Signed in the plate at the bottom right “Maurice Eliot 04”
Exhibition: Cabourg, Villa du temps retrouvé, March-November 2023
This fan-shaped lithograph represents an elegant young woman from the gilded age, leaning on a small table in front of a half-open book and a bouquet of flowers. She seems lost in her thoughts, while in the background small figures, dressed in outfits from another era than hers, dance the farandole in front of the Moulin-Rouge.
The artist undoubtedly sought to show us what the young woman is reading, or the memory she has of a costume ball at the Moulin Rouge, like the one given in 1902 for the designer Gavarni during of which the participants had to come dressed as in the time of the latter, that is to say the July Monarchy (1830-1848), or the idea she has of a spectacle which she is going to attend.

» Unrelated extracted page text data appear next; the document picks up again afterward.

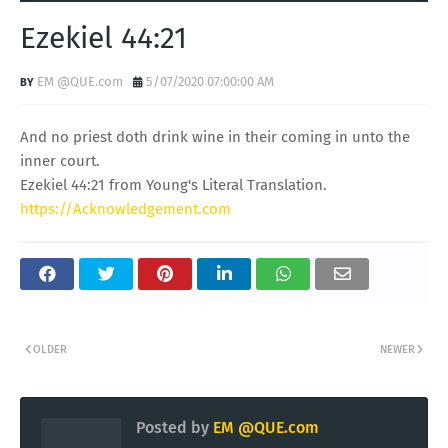
Ezekiel 44:21
EM @QUE.com
5/07/2020 07:00:00 AM
And no priest doth drink wine in their coming in unto the
inner court.
Ezekiel 44:21 from Young's Literal Translation.
https://Acknowledgement.com
OLDER
NEWER
Posted by
EM @QUE.com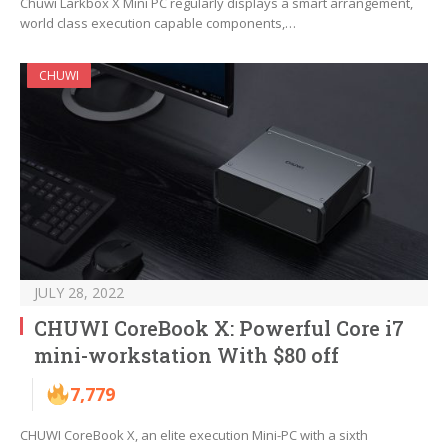
Chuwi Larkbox X Mini PC regularly displays a smart arrangement,
world class execution capable components,…
CHUWI
JULY 28, 2022
CHUWI CoreBook X: Powerful Core i7
mini-workstation With $80 off
7,779
CHUWI CoreBook X, an elite execution Mini-PC with a sixth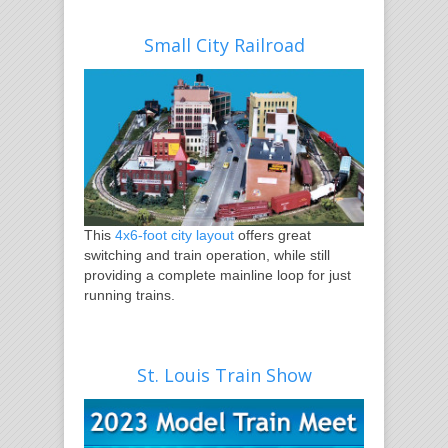
Small City Railroad
This
4x6-foot city layout
offers great
switching and train operation, while still
providing a complete mainline loop for just
running trains.
St. Louis Train Show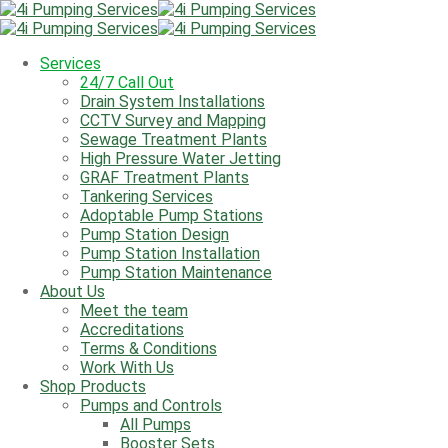
We're Open: Monday - Friday 8am - 5:00pm
Call Us
01284 277 275
Services
Email Us
info@4ipumpingservices.co.uk
24/7 Call Out
Drain System Installations
Services
CCTV Survey and Mapping
24/7 Call Out
Sewage Treatment Plants
Drain System Installations
High Pressure Water Jetting
CCTV Survey and Mapping
GRAF Treatment Plants
Sewage Treatment Plants
Tankering Services
High Pressure Water Jetting
Adoptable Pump Stations
GRAF Treatment Plants
Pump Station Design
Tankering Services
Pump Station Installation
Adoptable Pump Stations
Pump Station Maintenance
Pump Station Design
About Us
Pump Station Installation
Meet the team
Pump Station Maintenance
Accreditations
About Us
Terms & Conditions
Meet the team
Work With Us
Accreditations
Shop Products
Terms & Conditions
Pumps and Controls
Work With Us
All Pumps
Shop Products
Booster Sets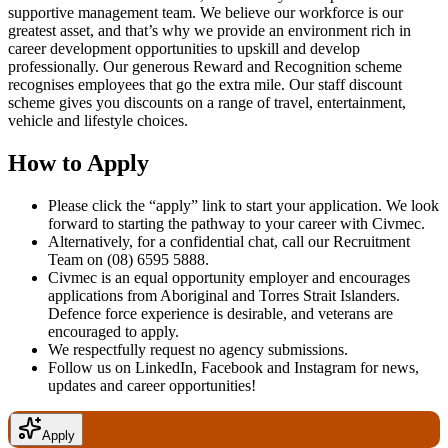
supportive management team. We believe our workforce is our
greatest asset, and that’s why we provide an environment rich in
career development opportunities to upskill and develop
professionally. Our generous Reward and Recognition scheme
recognises employees that go the extra mile. Our staff discount
scheme gives you discounts on a range of travel, entertainment,
vehicle and lifestyle choices.
How to Apply
Please click the “apply” link to start your application. We look
forward to starting the pathway to your career with Civmec.
Alternatively, for a confidential chat, call our Recruitment
Team on
(08) 6595 5888
.
Civmec is an equal opportunity employer and encourages
applications from Aboriginal and Torres Strait Islanders.
Defence force experience is desirable, and veterans are
encouraged to apply.
We respectfully request no agency submissions.
Follow us on LinkedIn, Facebook and Instagram for news,
updates and career opportunities!
Apply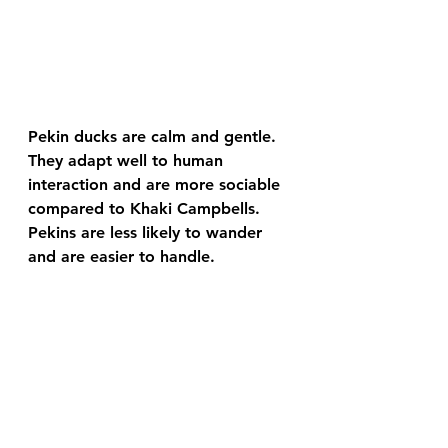
Pekin ducks are calm and gentle. 
They adapt well to human 
interaction and are more sociable 
compared to Khaki Campbells. 
Pekins are less likely to wander 
and are easier to handle.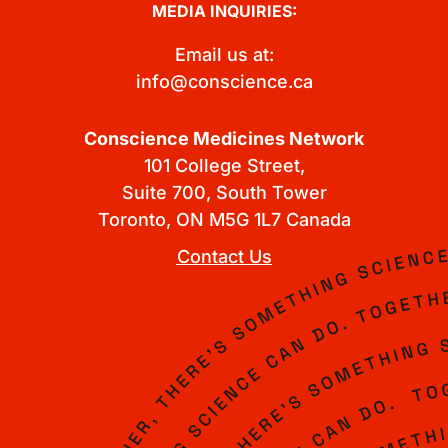
MEDIA INQUIRIES:
Email us at:
info@conscience.ca
Conscience Medicines Network
101 College Street,
Suite 700, South Tower
Toronto, ON M5G 1L7 Canada
Contact Us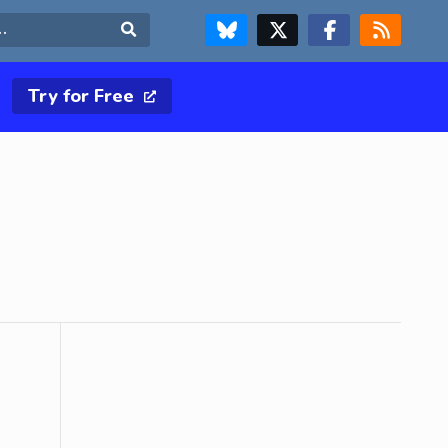
FOLLOW US ON BLUESKY
FOLLOW US ON X & TWITTER PAGE
FOLLOW US ON FACEBOOK
RSS FEED
Search
Try for Free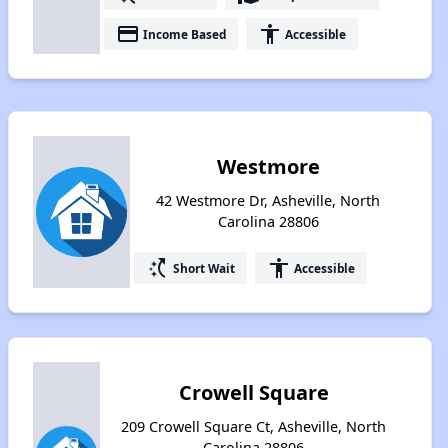
payment
accessibility
Income Based
Accessible
Westmore
42 Westmore Dr, Asheville, North
Carolina 28806
switch_access_shortcut
accessibility
Short Wait
Accessible
Crowell Square
209 Crowell Square Ct, Asheville, North
Carolina 28806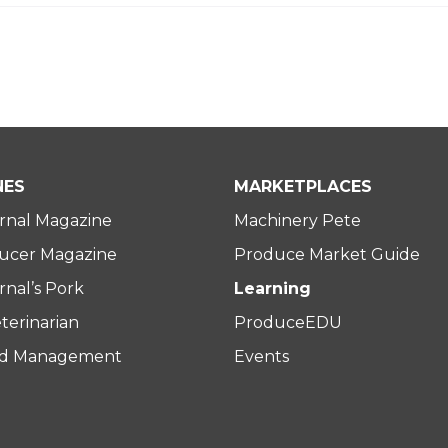
NES
MARKETPLACES
rnal Magazine
Machinery Pete
ucer Magazine
Produce Market Guide
nal’s Pork
Learning
terinarian
ProduceEDU
rd Management
Events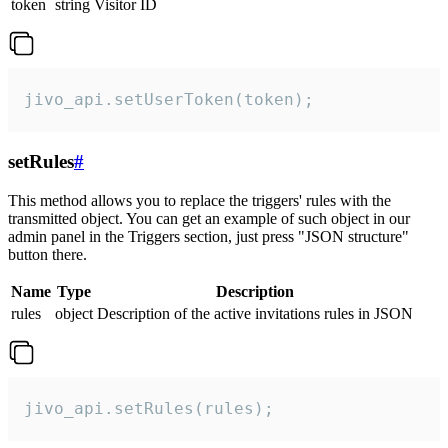
token
string
Visitor ID
jivo_api.setUserToken(token);
setRules
#
This method allows you to replace the triggers' rules with the
transmitted object. You can get an example of such object in our
admin panel in the Triggers section, just press "JSON structure"
button there.
Name
Type
Description
rules
object
Description of the active invitations rules in JSON
jivo_api.setRules(rules);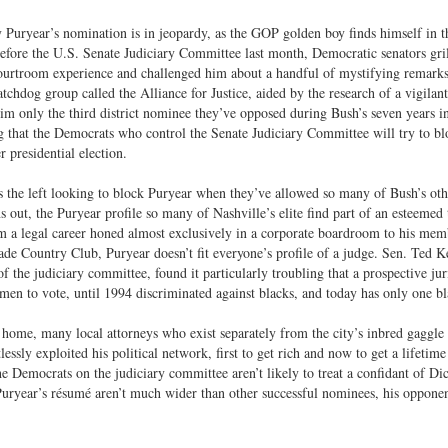
 Puryear’s nomination is in jeopardy, as the GOP golden boy finds himself in the 
efore the U.S. Senate Judiciary Committee last month, Democratic senators gril
ourtroom experience and challenged him about a handful of mystifying remarks
atchdog group called the Alliance for Justice, aided by the research of a vigilan
m only the third district nominee they’ve opposed during Bush’s seven years 
g that the Democrats who control the Senate Judiciary Committee will try to bl
presidential election.
 the left looking to block Puryear when they’ve allowed so many of Bush’s othe
ns out, the Puryear profile so many of Nashville’s elite find part of an esteemed 
m a legal career honed almost exclusively in a corporate boardroom to his memb
de Country Club, Puryear doesn’t fit everyone’s profile of a judge. Sen. Ted K
 the judiciary committee, found it particularly troubling that a prospective jur
en to vote, until 1994 discriminated against blacks, and today has only one 
 home, many local attorneys who exist separately from the city’s inbred gaggle
tlessly exploited his political network, first to get rich and now to get a lifetim
he Democrats on the judiciary committee aren’t likely to treat a confidant of Di
uryear’s résumé aren’t much wider than other successful nominees, his opponents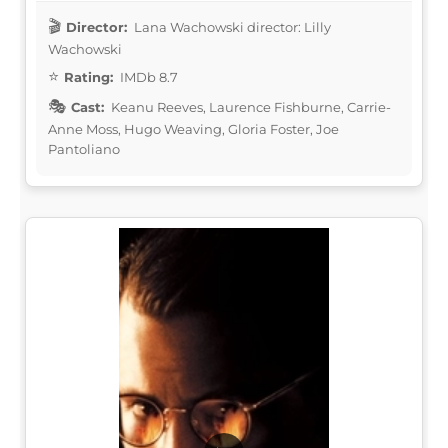
Director:
Lana Wachowski director: Lilly
Wachowski
Rating:
IMDb 8.7
Cast:
Keanu Reeves, Laurence Fishburne, Carrie-
Anne Moss, Hugo Weaving, Gloria Foster, Joe
Pantoliano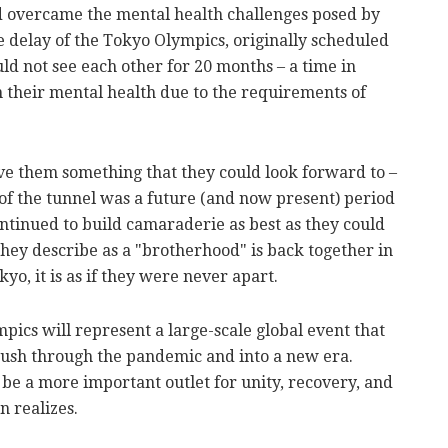
d overcame the mental health challenges posed by
delay of the Tokyo Olympics, originally scheduled
uld not see each other for 20 months – a time in
n their mental health due to the requirements of
ve them something that they could look forward to –
d of the tunnel was a future (and now present) period
ntinued to build camaraderie as best as they could
ey describe as a "brotherhood" is back together in
o, it is as if they were never apart.
ics will represent a large-scale global event that
 push through the pandemic and into a new era.
n be a more important outlet for unity, recovery, and
n realizes.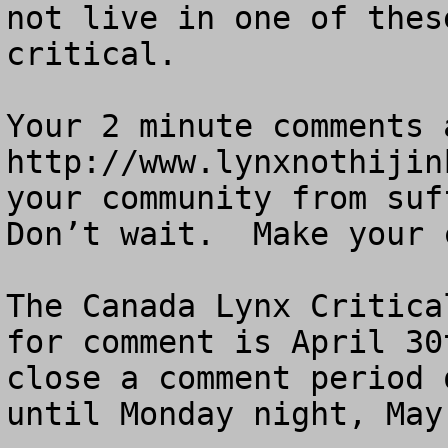
not live in one of thes
critical.

Your 2 minute comments a
http://www.lynxnothijin
your community from suff
Don’t wait.  Make your 
The Canada Lynx Critica
for comment is April 30
close a comment period 
until Monday night, May 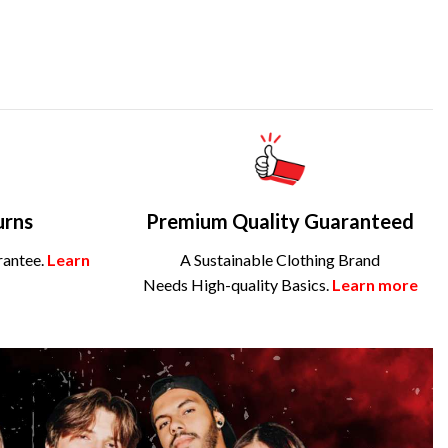
urns
Premium Quality Guaranteed
rantee.
Learn
A Sustainable Clothing Brand
Needs High-quality Basics.
Learn more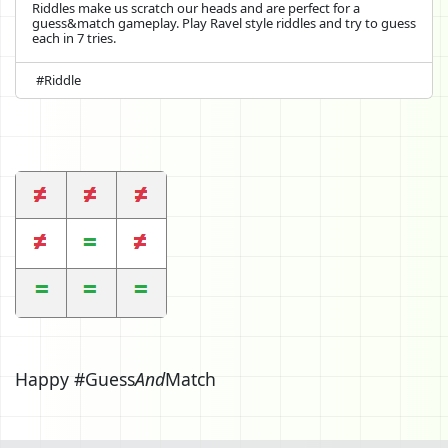
Riddles make us scratch our heads and are perfect for a
guess&match gameplay. Play Ravel style riddles and try to guess
each in 7 tries.
#Riddle
Happy #Guess
And
Match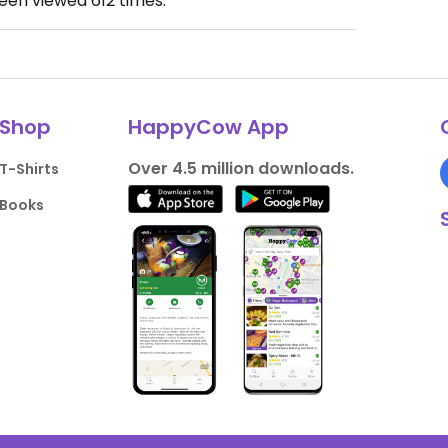
been viewed
612
times.
Shop
HappyCow App
Over 4.5 million downloads.
T-Shirts
Books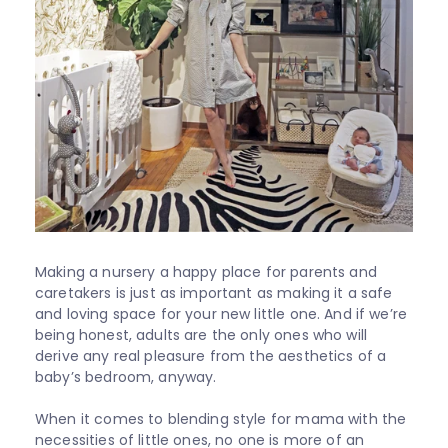
Shop
All
About
Support
Sale
Making a nursery a happy place for parents and
caretakers is just as important as making it a safe
and loving space for your new little one. And if we’re
being honest, adults are the only ones who will
derive any real pleasure from the aesthetics of a
baby’s bedroom, anyway.
When it comes to blending style for mama with the
necessities of little ones, no one is more of an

The fact that Maurice Eliot left the left part of the fan in reserve suggests that it was designed as an advertising item or to serve as a program at a ball. Given its dating, it could have been created for the Monnier ball, organized on June 1, 1904 at the Casino de Paris for the benefit of the humorist cartoonists' relief fund. This celebration marked the date of creation of the Association of Cartoonists, whose presidency was entrusted to Charles Leandre. Counting among Maurice Eliot's best friends, so much so that in their youth their comrades nicknamed them "Hero and Leandre", Leandre was able to call on him to design a fan to sell as a souvenir of this celebration.